I agree with Charles that they have limited use for everyday lighting but I also find them useful for training people to get used to the effects of filters and different types of light sources.

I mostly use my 308 for stills flash photography where manual setting of the camera is more prevalent.

Garrett Low March 30th, 2011 10:09 AM

Re: Light Meterr Suggestions
 
Thanks Brian, Gary, and Charles,

The issue I'm having is that I'm being asked more and more to shoot with DLSR's and they just don't have the tools necessary for me to set my exposure easily. I generally use my zebras and histogram when using my EX3 and have gotten great results but unfortunately the DSLR's don't have those. Sounds like a quality monitor might be the way to go. This last weekend I shot a scene where we had a proper Panasonic monitor on set and it was really helpful. Unfortunately for a lot of the low budget shoots I do that is somewhat of a luxury.

Thanks again for the info,
Garrett

Charles Papert March 30th, 2011 11:08 AM

Re: Light Meter Suggestions
 
Don't know which DSLR's you are using; on some of the Canons (maybe all, I don't use all of them) you can take a test still and bring up a histogram. Generally I've learned how to interpret the camera's meter (info button and half-depress the shutter) well enough to get proper exposure.

Aaron Fowler March 30th, 2011 04:38 PM

Re: Light Meter Suggestions
 
If you're just looking to measure reflected light and have an iPhone why don't you try this?

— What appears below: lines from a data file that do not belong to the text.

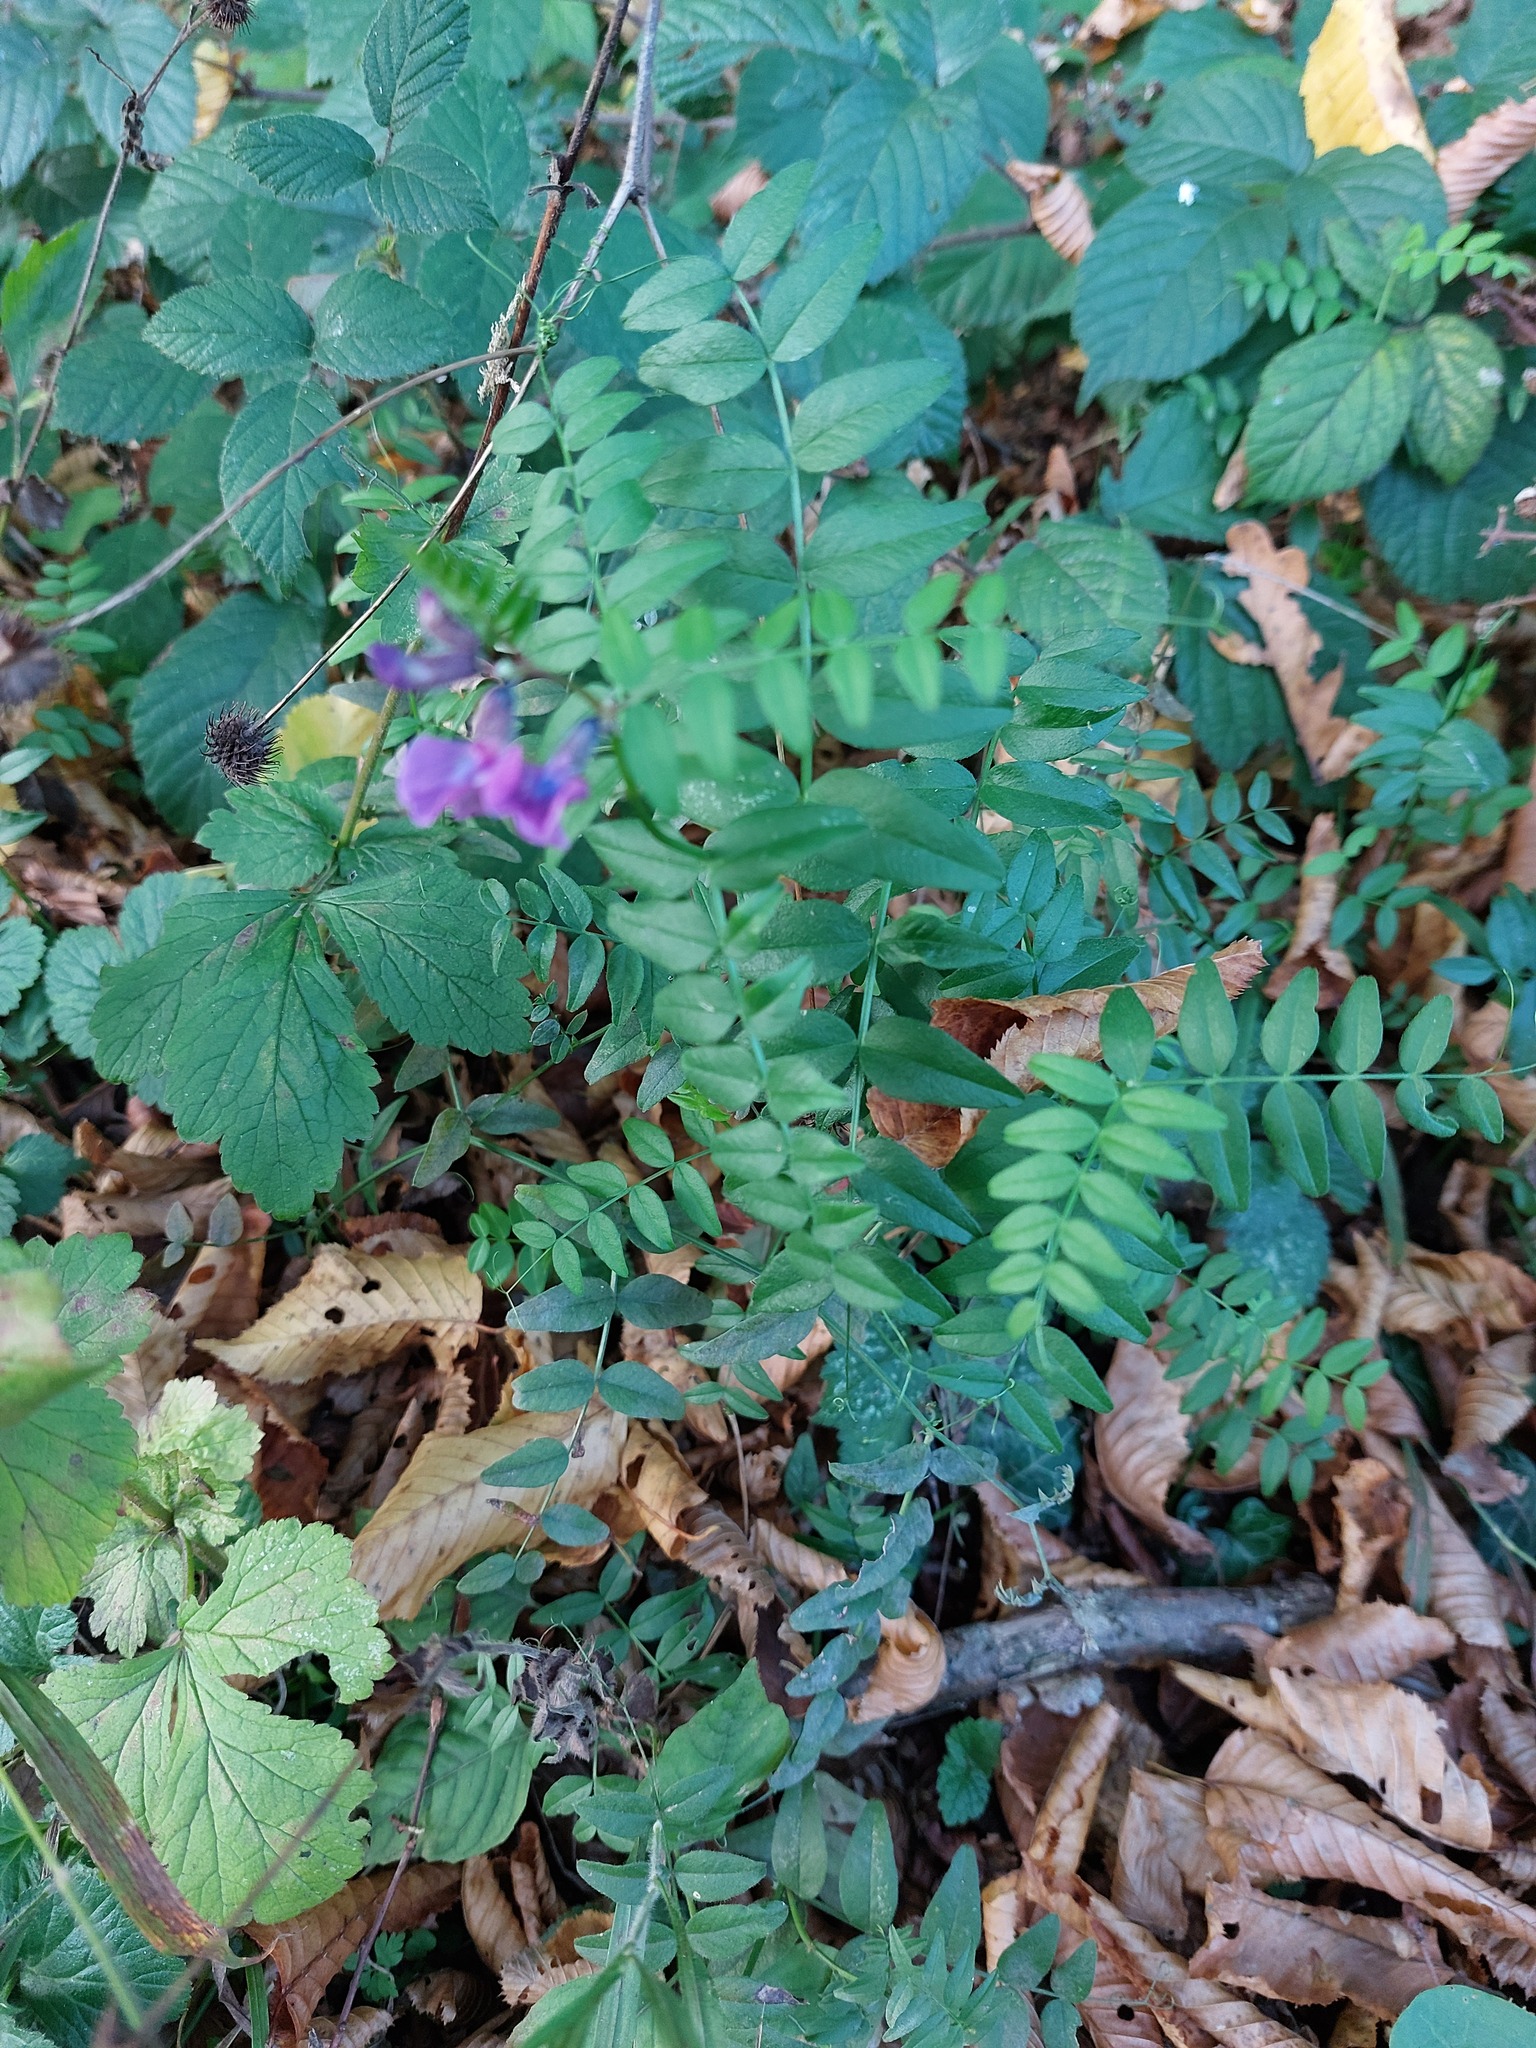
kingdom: Plantae
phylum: Tracheophyta
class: Magnoliopsida
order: Fabales
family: Fabaceae
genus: Vicia
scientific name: Vicia sepium
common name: Bush vetch
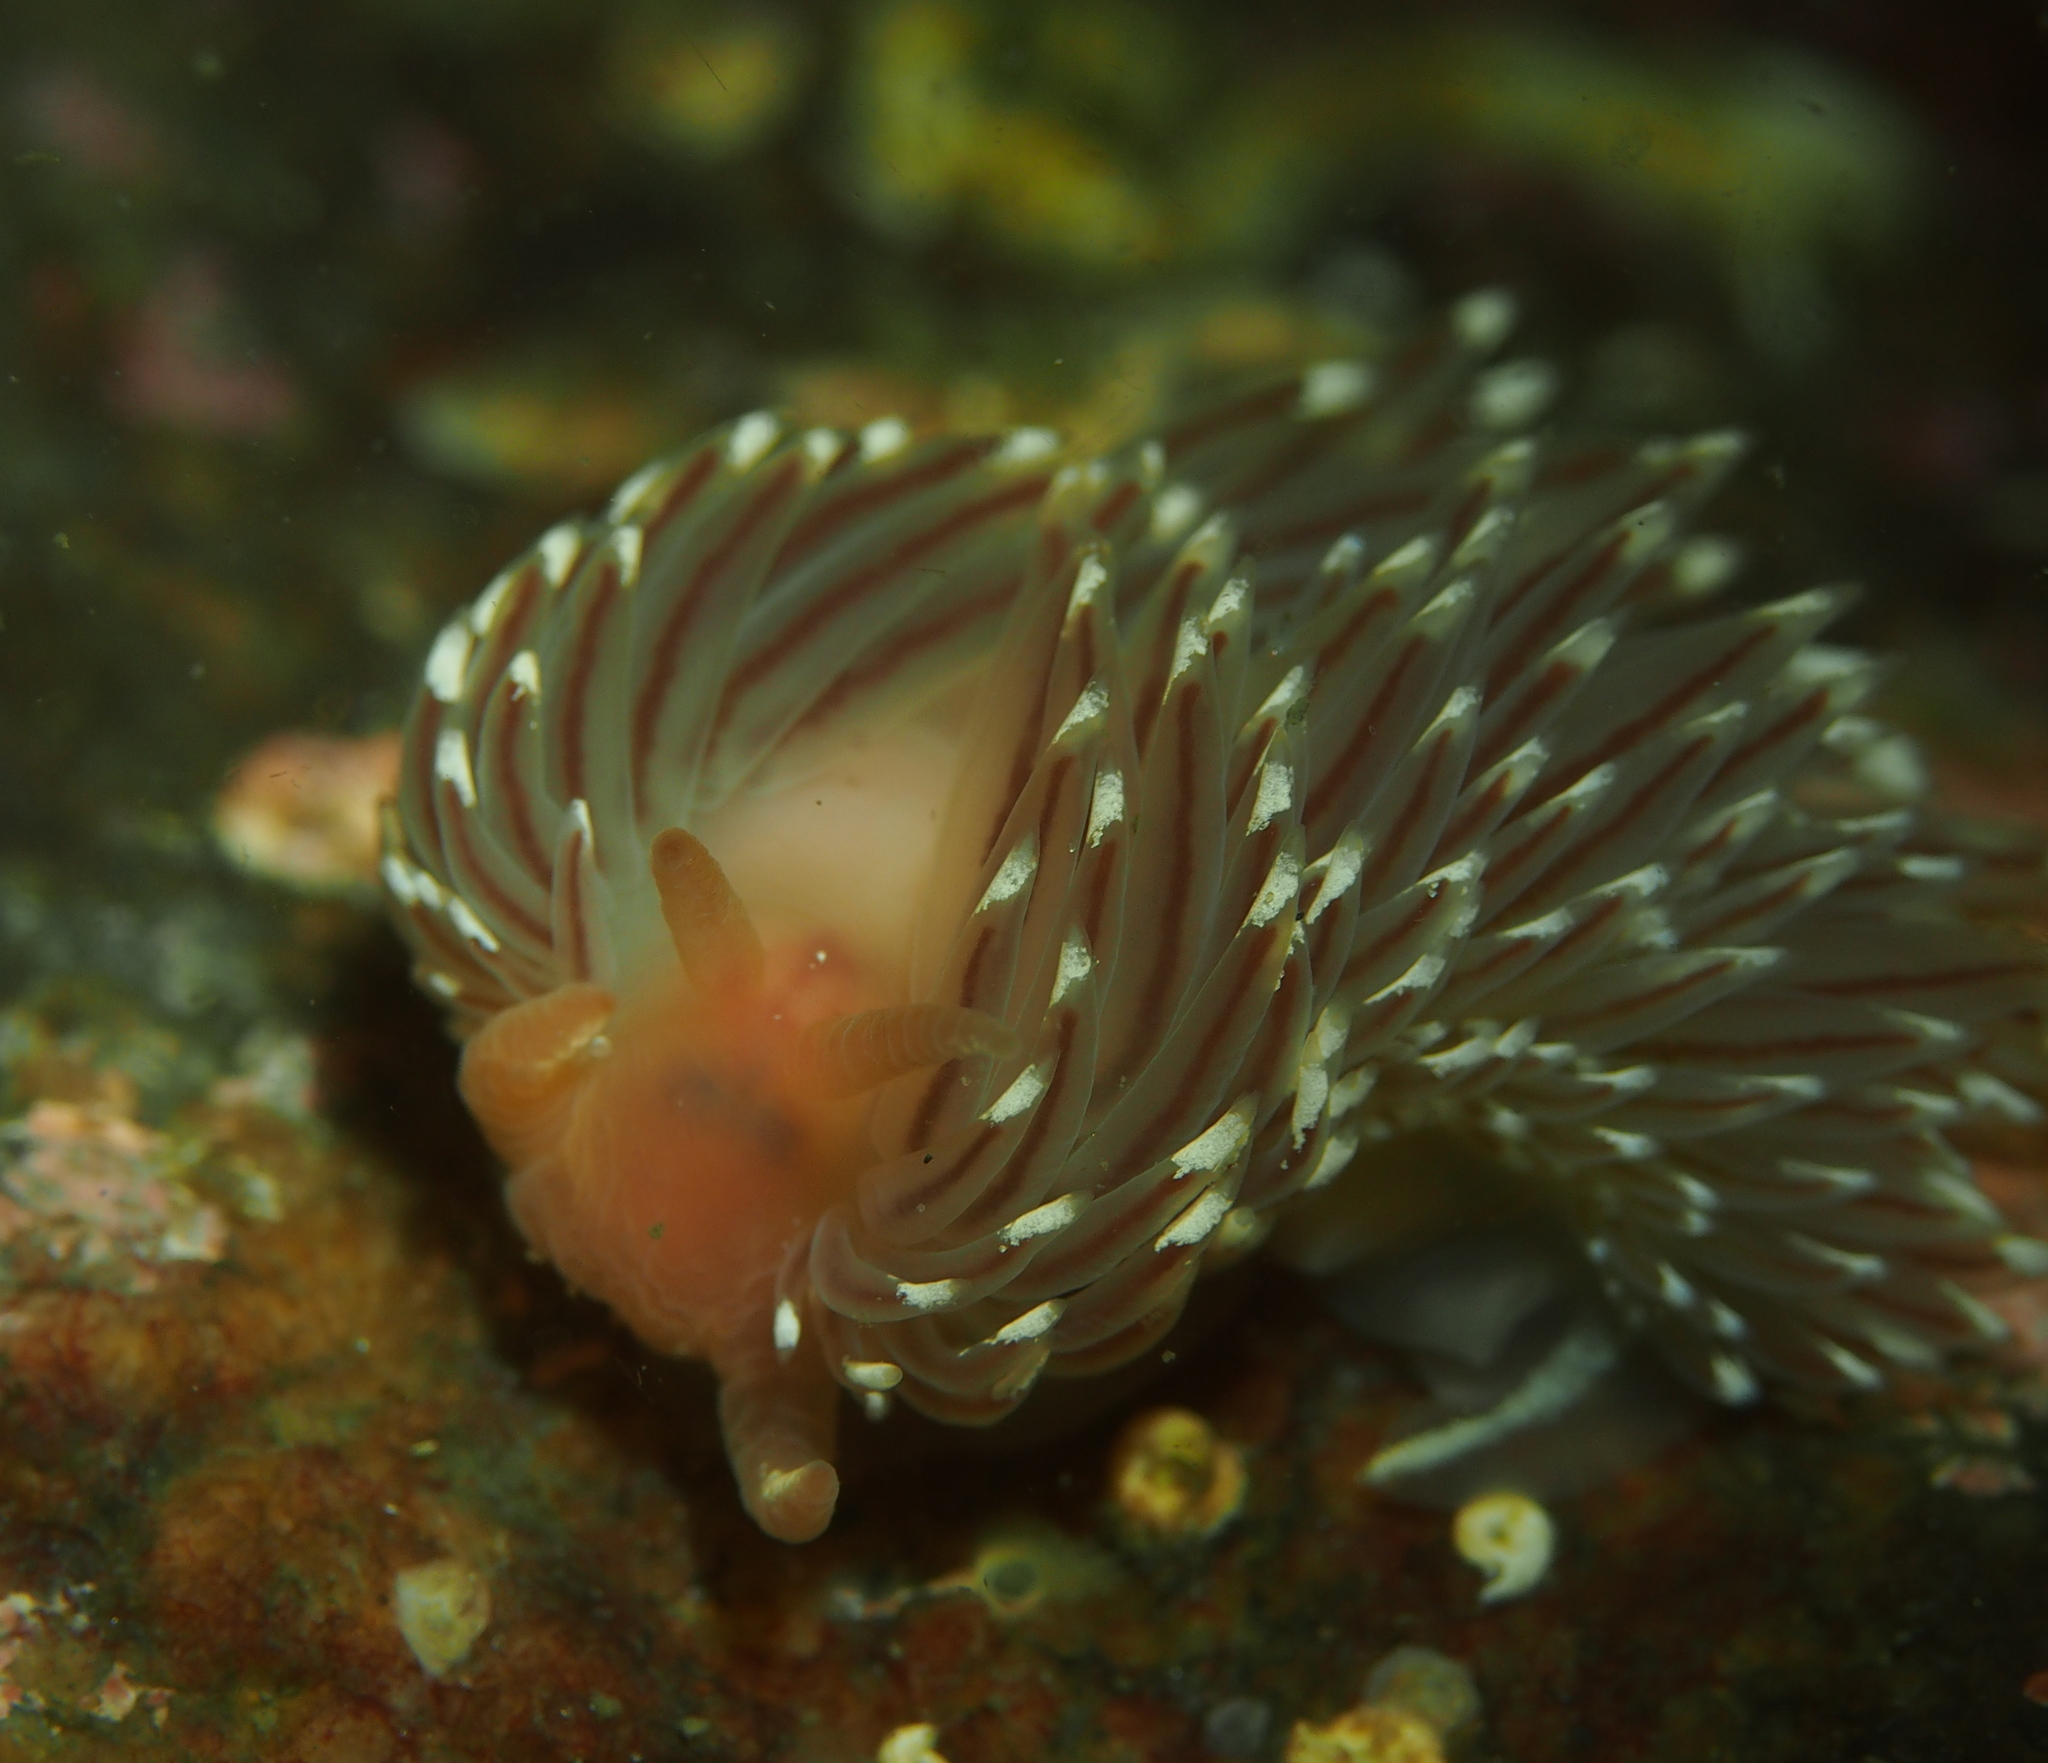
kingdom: Animalia
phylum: Mollusca
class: Gastropoda
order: Nudibranchia
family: Facelinidae
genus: Facelina
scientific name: Facelina bostoniensis
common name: Boston facelina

Pocket Light Meter on the iTunes App Store

I have it on my iPhone, and it works rather well although I only really use it for fun. Don't know if it helps at all but I thought I'd throw it out there.

Martin Catt April 3rd, 2011 12:15 PM

Re: Light Meter Suggestions
 
For getting exposure in the ballpark, I use a Sekonic L-398A Studio Deluxe II meter, a truly old-school device that uses a photovoltaic cell and NO batteries. Obviously, this is only useful where you have a relatively great deal of light, i.e. either outdoors or in a studio or well-lit location.

For low-light work, I use the meter in the 5DMk2 to determine exposure, setting the metering mode for the application (averaging or spot). I know I really should spring for a better incident light meter for indoor work, but having come from a film SLR background, I have no issues visualizing how a scene will look using the thru-lens metering system.

For extremely critical work, where I need to adjust lighting levels to fine tolerances, I use my Pentax Spotmeter V -- another hold-over from my film days. It's strictly a reflective meter, and you have to know how to interpret the results when you meter various locations in a scene, and THEN bend them to fit a digital image, but it is VERY precise. With it, you can adjust lighting and exposure so you can still get details in the shadows without blowing away the highlights. It helps if you know the Zone System for photography.

The Spotmeter V also comes in handy for checking the even-ness of illumination for chromakey backgrounds.

And, as has been pointed out before, you can always shoot a still on the DSLR and pretty much know exactly how it will work out.